» RECORDS FOR PROCESSING:
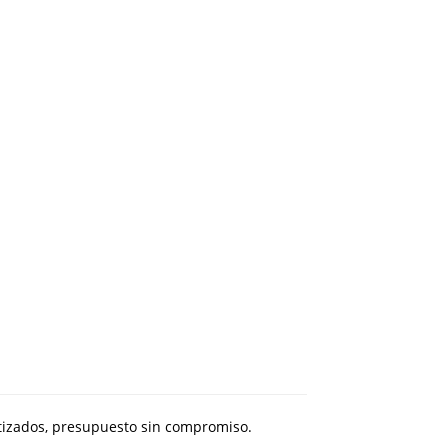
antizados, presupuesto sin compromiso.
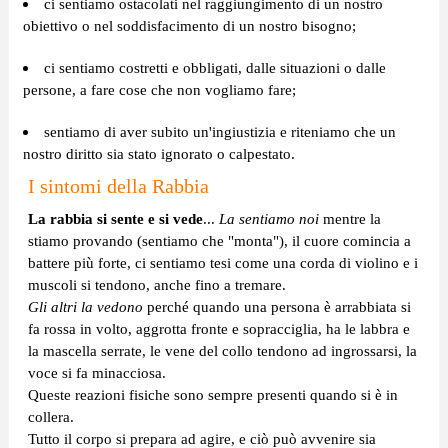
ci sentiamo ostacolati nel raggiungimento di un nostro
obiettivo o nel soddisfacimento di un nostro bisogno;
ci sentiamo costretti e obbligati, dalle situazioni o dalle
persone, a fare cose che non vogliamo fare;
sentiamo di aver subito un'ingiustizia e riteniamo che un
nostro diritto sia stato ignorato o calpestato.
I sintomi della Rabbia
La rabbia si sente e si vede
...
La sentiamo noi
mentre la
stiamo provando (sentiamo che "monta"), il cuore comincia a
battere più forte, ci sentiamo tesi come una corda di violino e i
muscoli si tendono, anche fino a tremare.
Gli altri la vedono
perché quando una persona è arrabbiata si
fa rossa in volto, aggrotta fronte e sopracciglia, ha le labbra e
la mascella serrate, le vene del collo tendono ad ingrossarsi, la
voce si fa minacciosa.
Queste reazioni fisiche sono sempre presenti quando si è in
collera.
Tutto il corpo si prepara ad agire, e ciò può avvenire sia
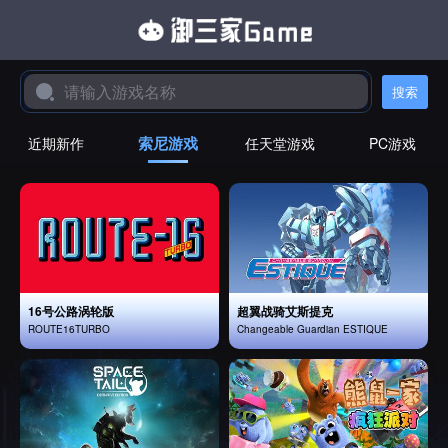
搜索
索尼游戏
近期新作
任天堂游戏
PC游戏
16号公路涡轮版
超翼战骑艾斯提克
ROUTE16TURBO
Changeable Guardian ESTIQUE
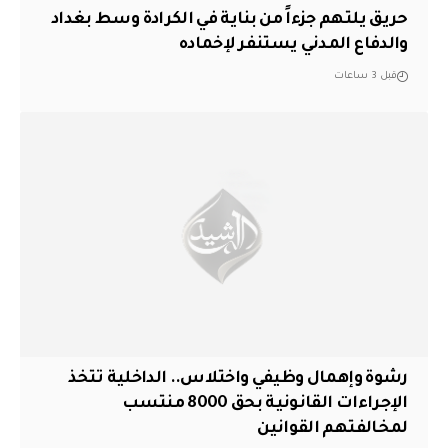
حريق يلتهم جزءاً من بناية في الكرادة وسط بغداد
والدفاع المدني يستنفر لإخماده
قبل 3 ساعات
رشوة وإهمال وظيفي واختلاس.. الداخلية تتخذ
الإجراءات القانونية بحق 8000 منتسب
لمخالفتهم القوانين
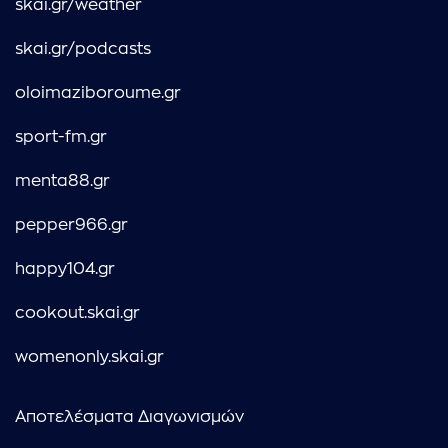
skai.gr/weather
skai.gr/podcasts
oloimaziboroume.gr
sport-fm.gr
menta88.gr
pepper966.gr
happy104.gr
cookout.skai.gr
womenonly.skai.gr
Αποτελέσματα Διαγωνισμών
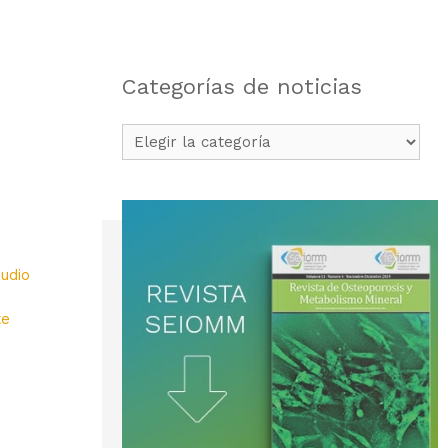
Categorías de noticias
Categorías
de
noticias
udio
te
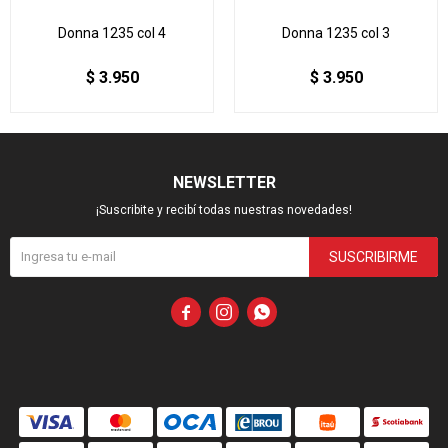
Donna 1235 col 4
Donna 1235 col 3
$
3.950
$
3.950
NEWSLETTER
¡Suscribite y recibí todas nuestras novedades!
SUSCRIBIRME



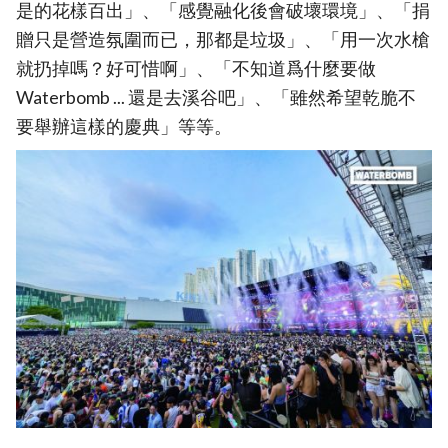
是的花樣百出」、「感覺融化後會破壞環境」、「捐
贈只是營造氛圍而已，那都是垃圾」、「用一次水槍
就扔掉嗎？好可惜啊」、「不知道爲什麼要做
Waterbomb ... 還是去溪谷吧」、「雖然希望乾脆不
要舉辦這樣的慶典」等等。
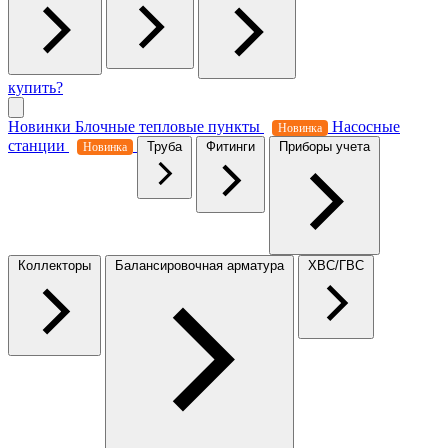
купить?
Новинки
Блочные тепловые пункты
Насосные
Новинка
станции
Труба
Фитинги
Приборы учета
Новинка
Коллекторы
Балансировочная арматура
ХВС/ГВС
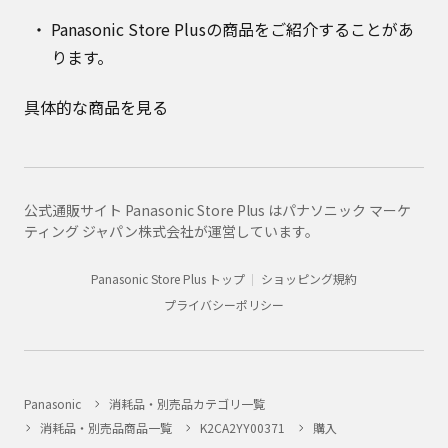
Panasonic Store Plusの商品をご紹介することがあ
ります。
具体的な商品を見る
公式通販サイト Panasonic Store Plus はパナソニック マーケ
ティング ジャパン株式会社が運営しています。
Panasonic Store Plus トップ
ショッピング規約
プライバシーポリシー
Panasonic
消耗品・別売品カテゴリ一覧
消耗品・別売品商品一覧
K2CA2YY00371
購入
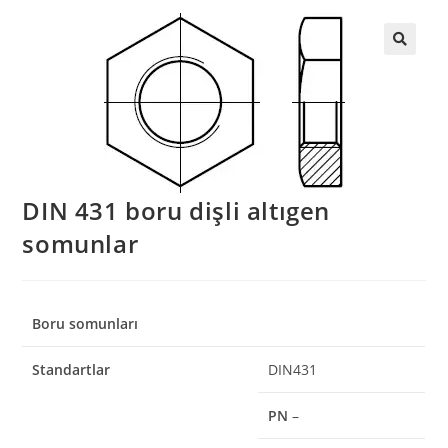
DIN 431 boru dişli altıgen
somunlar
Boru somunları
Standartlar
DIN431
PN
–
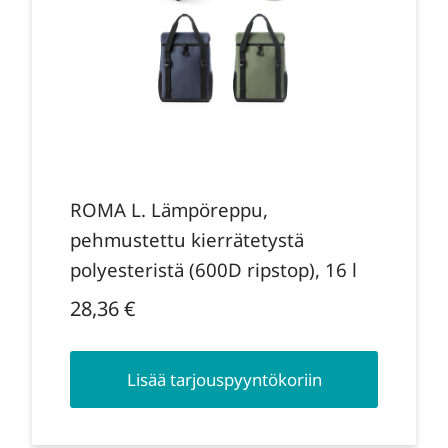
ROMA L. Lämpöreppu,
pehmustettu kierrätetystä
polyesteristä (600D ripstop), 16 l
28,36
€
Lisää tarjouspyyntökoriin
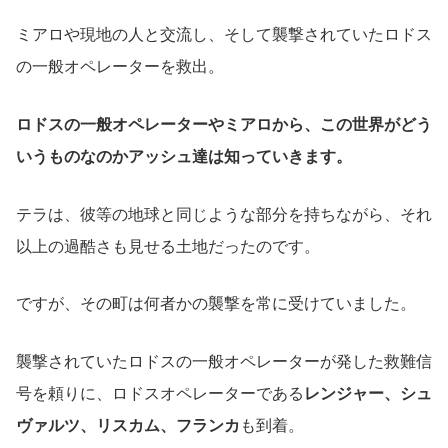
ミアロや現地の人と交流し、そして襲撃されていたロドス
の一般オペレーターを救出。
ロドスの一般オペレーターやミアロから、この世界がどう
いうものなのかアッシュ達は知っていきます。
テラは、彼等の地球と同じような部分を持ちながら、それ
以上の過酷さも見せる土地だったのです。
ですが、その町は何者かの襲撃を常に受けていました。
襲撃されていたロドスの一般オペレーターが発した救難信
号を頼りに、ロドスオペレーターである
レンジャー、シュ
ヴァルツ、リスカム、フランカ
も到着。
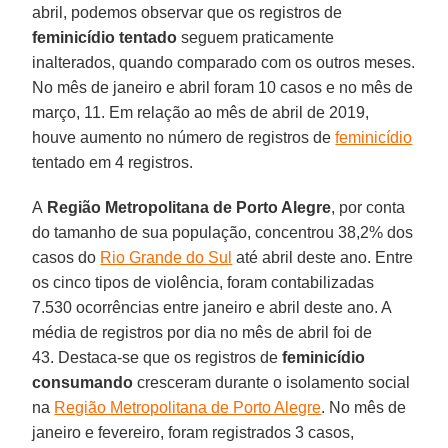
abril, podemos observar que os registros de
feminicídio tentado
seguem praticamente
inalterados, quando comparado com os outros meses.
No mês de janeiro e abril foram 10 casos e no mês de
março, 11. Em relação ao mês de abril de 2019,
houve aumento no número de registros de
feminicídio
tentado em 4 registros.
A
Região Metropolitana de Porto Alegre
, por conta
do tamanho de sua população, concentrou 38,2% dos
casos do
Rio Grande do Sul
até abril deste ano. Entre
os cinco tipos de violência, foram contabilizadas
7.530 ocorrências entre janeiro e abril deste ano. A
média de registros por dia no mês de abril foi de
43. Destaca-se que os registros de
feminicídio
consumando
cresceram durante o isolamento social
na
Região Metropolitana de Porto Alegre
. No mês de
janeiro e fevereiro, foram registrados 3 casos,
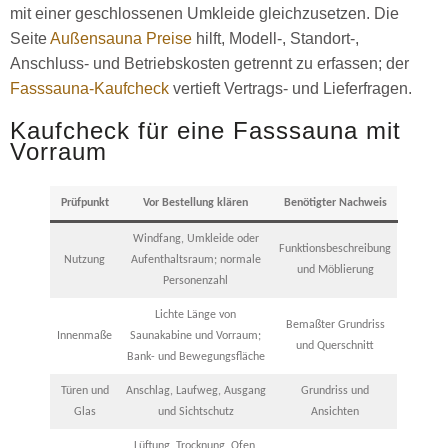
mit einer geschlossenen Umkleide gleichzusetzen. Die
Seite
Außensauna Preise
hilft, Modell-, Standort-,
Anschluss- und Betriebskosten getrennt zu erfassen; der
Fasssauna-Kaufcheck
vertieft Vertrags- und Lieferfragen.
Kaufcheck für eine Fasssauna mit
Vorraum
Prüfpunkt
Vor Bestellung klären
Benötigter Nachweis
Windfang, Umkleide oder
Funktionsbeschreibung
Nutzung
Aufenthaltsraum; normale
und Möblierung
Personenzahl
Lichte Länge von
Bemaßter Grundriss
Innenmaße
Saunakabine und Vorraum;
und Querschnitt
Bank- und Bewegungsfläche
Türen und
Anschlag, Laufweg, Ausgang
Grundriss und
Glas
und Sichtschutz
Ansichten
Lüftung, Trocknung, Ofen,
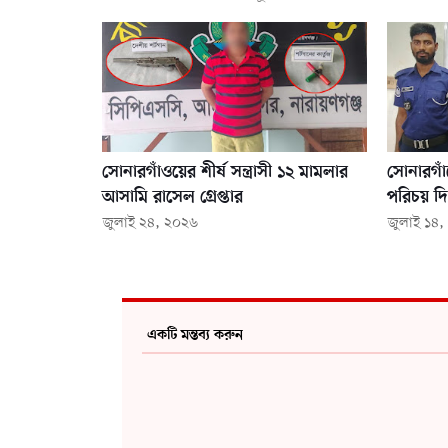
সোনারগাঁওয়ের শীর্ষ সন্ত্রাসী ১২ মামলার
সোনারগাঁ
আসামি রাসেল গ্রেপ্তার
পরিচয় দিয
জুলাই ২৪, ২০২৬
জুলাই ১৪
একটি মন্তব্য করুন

» PROBLEM TO WORK ON: Tell how many lines of the material above contain the word "nostro", giving only the number.

» TASK RESULT: 3